Diagnosis of Wet Food Allergy in Cats
Skin reactions exhibited by allergic felines closely mimics other skin disorders such as bacterial skin infections, fungal infestations, and even mites, and most veterinarians will choose to collect samples of the skin to perform a cutaneous cytology, a process in which the technician examines the sample under a microscope to see if any other organisms or malformations can be identified. Allergies are typically suspected where there are no problematic micro-organisms found, although determining the trigger for the allergies can be more challenging. Although both intradermal and serum assessments are available for cats that have developed allergies, they are not generally as reliable for detecting allergies relating to food.
The most commonly used tool for the veterinary diagnosis of food allergies is the elimination diet, a time-consuming but effective method in which the cat’s daily diet is switched to either a limited ingredient commercial cat food or a specialized hypoallergenic food. Some cat owners may choose to feed their cat a homemade diet of unseasoned meats, although this should only be done with the advice of a feline nutritionist in order to ensure the cat gets the appropriate ratio of nutrients to best support their system. Elimination diets are frequently made up of novel ingredients which are defined as any proteins or carbohydrates that are not currently included the cat’s current diet, preferably ingredients that the animal has never been introduced to.

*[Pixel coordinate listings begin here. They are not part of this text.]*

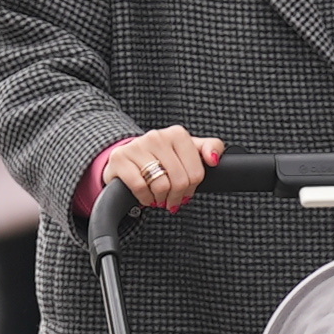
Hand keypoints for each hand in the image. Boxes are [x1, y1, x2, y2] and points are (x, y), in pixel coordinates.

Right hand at [102, 127, 219, 211]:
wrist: (127, 158)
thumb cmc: (161, 157)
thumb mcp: (188, 151)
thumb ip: (210, 148)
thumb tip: (213, 159)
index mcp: (177, 134)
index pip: (196, 173)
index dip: (192, 188)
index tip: (186, 191)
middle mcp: (157, 136)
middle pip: (179, 181)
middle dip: (177, 196)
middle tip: (173, 199)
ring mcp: (137, 146)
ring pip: (161, 185)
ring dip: (161, 199)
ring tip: (159, 197)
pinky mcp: (120, 159)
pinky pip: (140, 187)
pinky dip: (145, 198)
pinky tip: (146, 196)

Treatment of Wet Food Allergy in Cats
Several weeks of the elimination diet may be required in order to reveal which particular ingredient is causing the patient’s distress, and during this time your cat will generally continue experiencing many of the symptoms of the allergy. Corticosteroids are frequently employed to reduce swelling and antihistamines are often an effective method to calm itching and prevent scratching. However, both of these treatments may make uncovering the problem ingredient in your cat’s wet food more difficult by masking the symptoms of the allergy.

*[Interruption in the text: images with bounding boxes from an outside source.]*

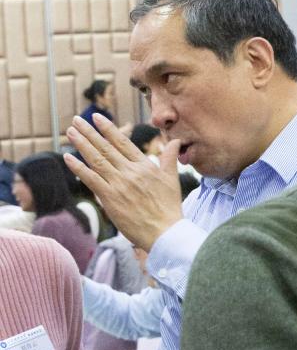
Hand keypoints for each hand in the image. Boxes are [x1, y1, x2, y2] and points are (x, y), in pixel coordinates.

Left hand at [65, 113, 183, 251]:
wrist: (164, 232)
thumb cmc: (169, 208)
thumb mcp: (172, 179)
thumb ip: (169, 158)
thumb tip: (174, 141)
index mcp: (145, 166)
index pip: (123, 142)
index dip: (108, 129)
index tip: (97, 117)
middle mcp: (130, 172)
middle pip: (106, 148)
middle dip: (89, 132)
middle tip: (76, 120)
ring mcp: (119, 184)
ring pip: (96, 159)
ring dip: (81, 144)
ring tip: (70, 132)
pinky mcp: (110, 198)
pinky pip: (91, 179)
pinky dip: (78, 168)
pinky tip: (68, 158)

Because of this, many veterinary professionals choose to delay prescribing these types of medication until they are certain of the results of the elimination diet. Once the specific allergen has been identified, it should be eliminated entirely from the cat’s diet; this means that supplements and treats should be carefully monitored to ensure that the offending ingredient is not included.

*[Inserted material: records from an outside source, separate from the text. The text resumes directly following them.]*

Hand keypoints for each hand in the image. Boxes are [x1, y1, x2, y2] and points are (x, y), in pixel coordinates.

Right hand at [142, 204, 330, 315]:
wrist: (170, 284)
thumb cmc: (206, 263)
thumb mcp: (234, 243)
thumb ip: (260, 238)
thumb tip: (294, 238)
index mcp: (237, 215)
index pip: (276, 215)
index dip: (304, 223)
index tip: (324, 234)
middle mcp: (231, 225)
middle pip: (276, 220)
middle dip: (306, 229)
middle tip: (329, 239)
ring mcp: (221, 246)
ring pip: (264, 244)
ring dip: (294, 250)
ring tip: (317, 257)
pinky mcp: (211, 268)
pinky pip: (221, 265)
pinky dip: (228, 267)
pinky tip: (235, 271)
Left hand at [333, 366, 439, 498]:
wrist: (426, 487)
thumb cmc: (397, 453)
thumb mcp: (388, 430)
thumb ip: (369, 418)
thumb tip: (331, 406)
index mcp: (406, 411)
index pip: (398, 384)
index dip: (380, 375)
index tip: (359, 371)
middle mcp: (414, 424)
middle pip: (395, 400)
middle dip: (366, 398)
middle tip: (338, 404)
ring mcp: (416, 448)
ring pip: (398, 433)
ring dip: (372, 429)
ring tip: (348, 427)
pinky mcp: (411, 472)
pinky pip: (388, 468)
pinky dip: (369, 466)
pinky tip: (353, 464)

Cats that experience allergic reactions that affect the skin quite often develop secondary skin infections and antibiotics are prescribed to either combat or prevent this complication. Additional daily supplements, including probiotics and Omega-3 oils, are frequently recommended for all sorts of allergies in order to support the immune system and to assist your cat’s body in handling any accidental exposures to the allergen as well as helping to prevent the cultivation of new allergies.
Recovery of Wet Food Allergy in Cats
Food allergies are not curable, however, the symptoms typically cease once the allergen is completely eliminated from the animal’s diet. Caution must be maintained in regards to the types of treats or flavorings that are offered to the cat as subsequent exposures of even small amounts of the allergen are capable of causing a relapse. Felines that experience an allergic response to one ingredient are more likely to eventually develop new allergies, possibly including allergies to the ingredients in the replacement diet itself. Veterinary professionals are split on their approach to combat this situation, with some doctors promoting a single source of food unless new symptoms develop, and others maintaining that a steady rotation of a few novel foods is more beneficial in the long run.